Let $$(X_n)_{n\geq0}$$ be a sequence of real $$i.i.d$$ random variables and $$\tau = \inf\{n\geq0 : X_n\in S\}$$ with $$S \in \mathcal{B}(\mathbb{R})$$

I am trying to find $$\tau$$'s distribution.

Obviously, $$\tau$$ is a stopping time in regards to the natural filtration $$\sigma(X_0,...,X_n)$$ but that's all I could come up with.

Any help would be greatly appreciated.

• $\tau$ is a geometric random variable, no? – Mike Earnest Dec 28 '18 at 19:27
• so there's no further information on $X_n$ except it being real-valued and i.i.d. ? – Hayk Dec 28 '18 at 20:12

As Mike pointed out, $$\tau$$ is a geometric random variable.

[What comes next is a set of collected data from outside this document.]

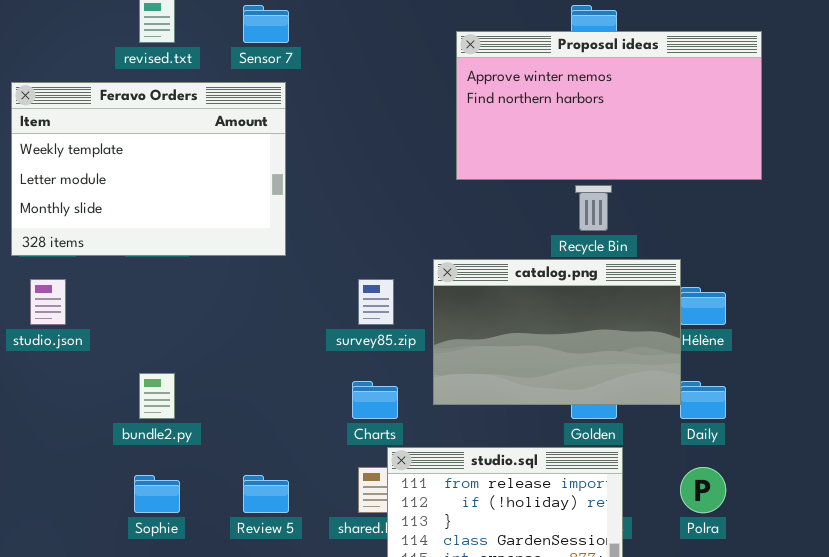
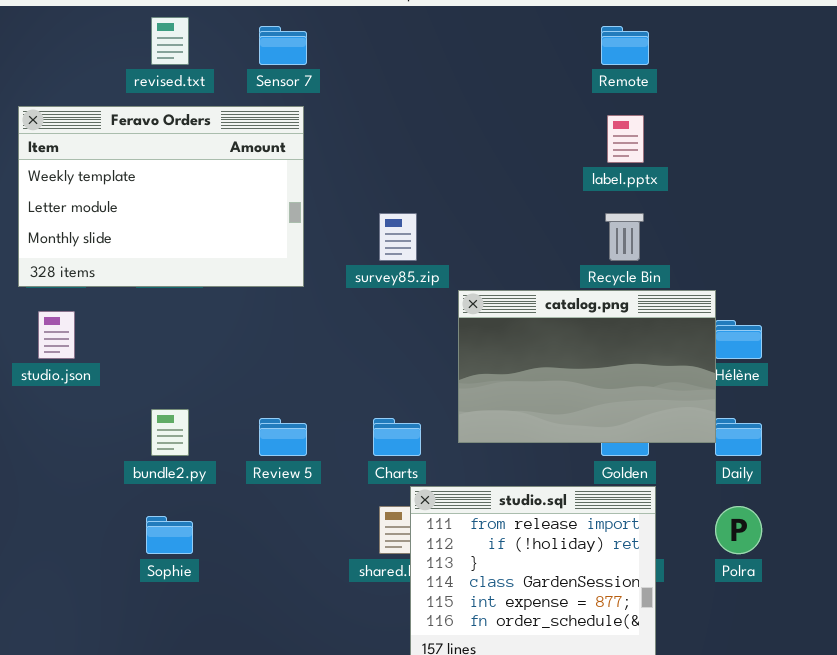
Proposal ideas: [456,31,762,180] -> none, closed
survey85.zip: [358,279,394,325] -> [379,213,417,261], moved
Review 5: [243,475,289,513] -> [259,418,307,456], moved

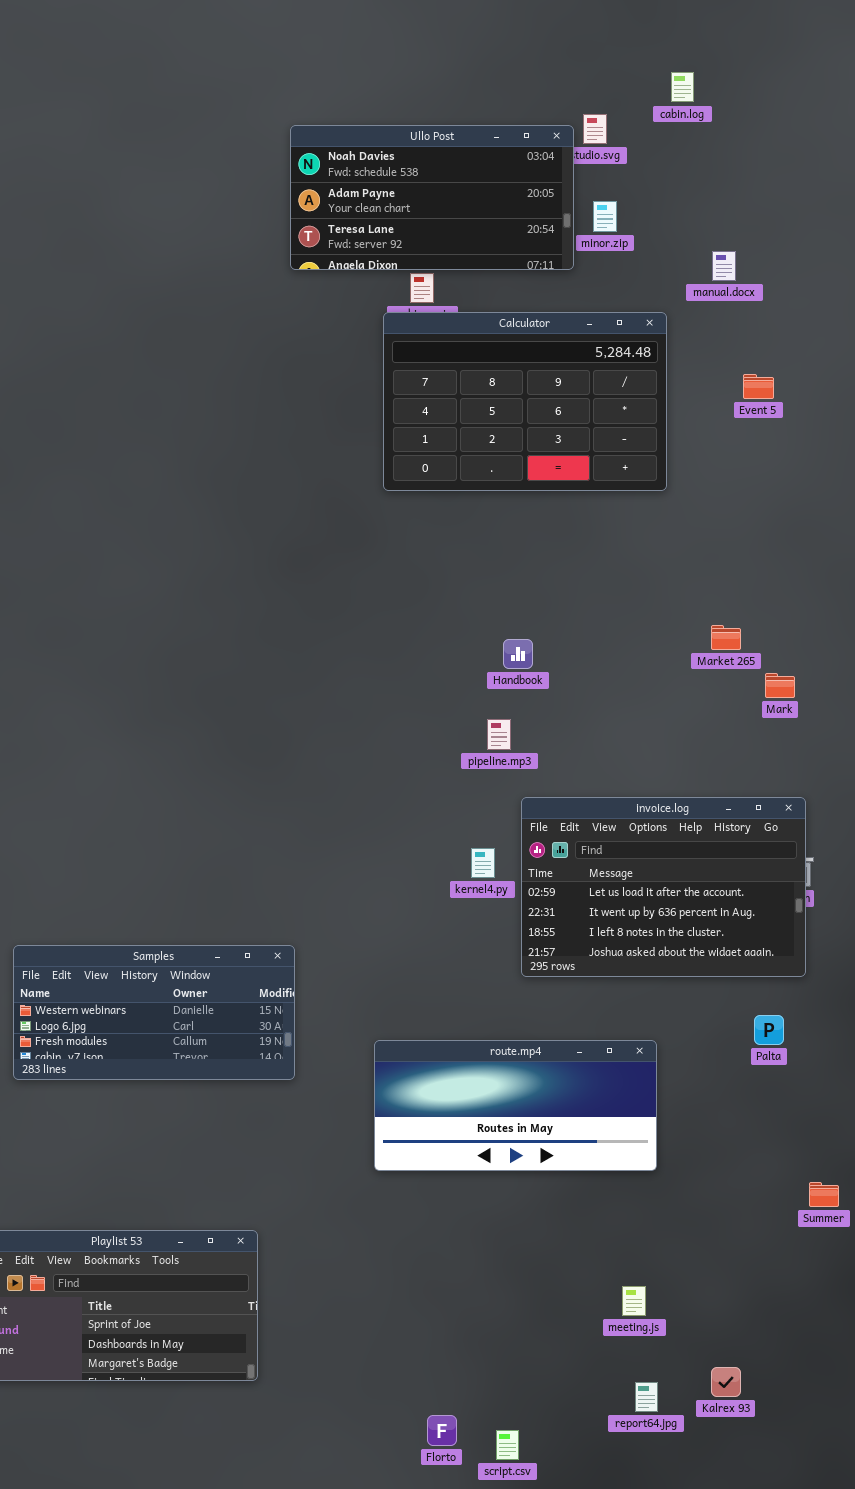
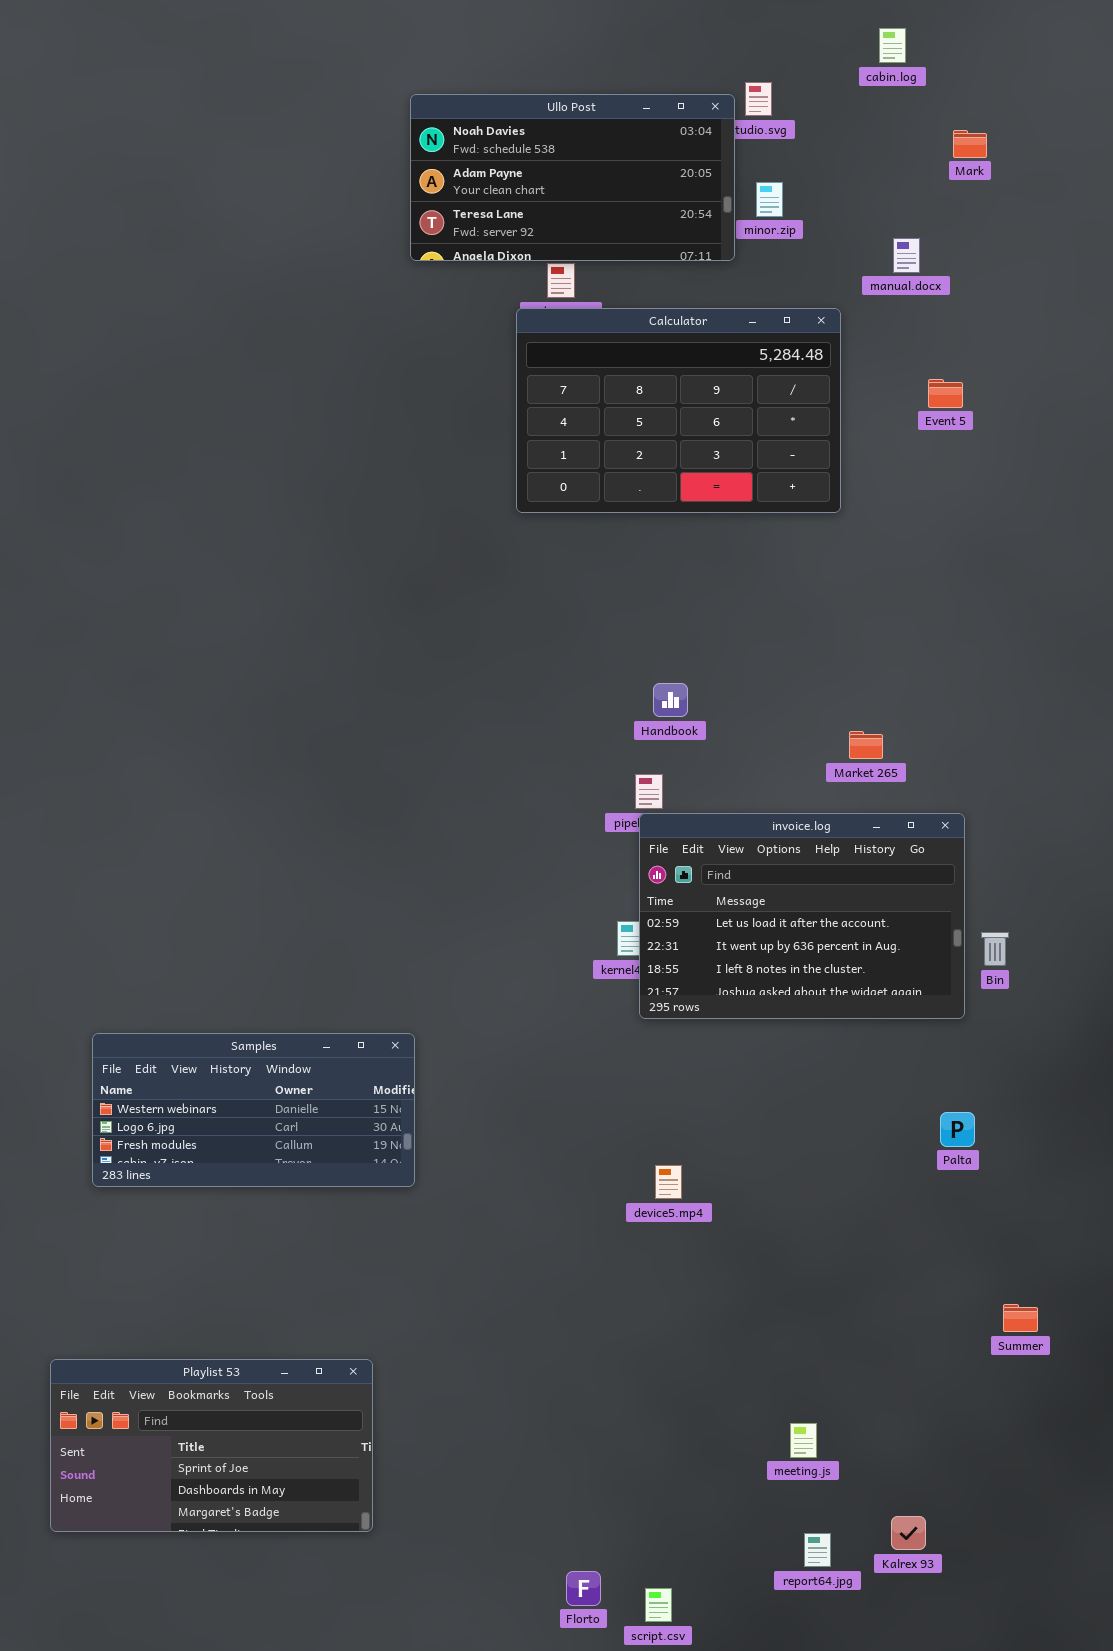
cabin.log: [671,72,694,102] -> [879,28,906,63], moved
Market 265: [711,625,741,650] -> [849,731,883,759], moved
Mark: [765,673,795,698] -> [953,130,987,158], moved
invoice.log: [521,797,806,977] -> [639,813,965,1019], moved
route.mp4: [374,1040,657,1171] -> none, closed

To see this, let $$n \geq 0$$ then $$P(\tau = n) = P(X_0 \notin S, X_1 \notin S, \ldots, X_{n-1} \notin S, X_n \in S) \\ = P(X_0 \notin S)P(X_1 \notin S) \times \cdots \times P(X_{n-1} \notin S) \, P(X_n \in S) \\ = (1-P(X_0 \in S))^{n-1} \, P(X_0 \in S)$$ which proves that $$\tau$$ is a geometric random variable with parameter $$p = P(X_0 \in S)$$.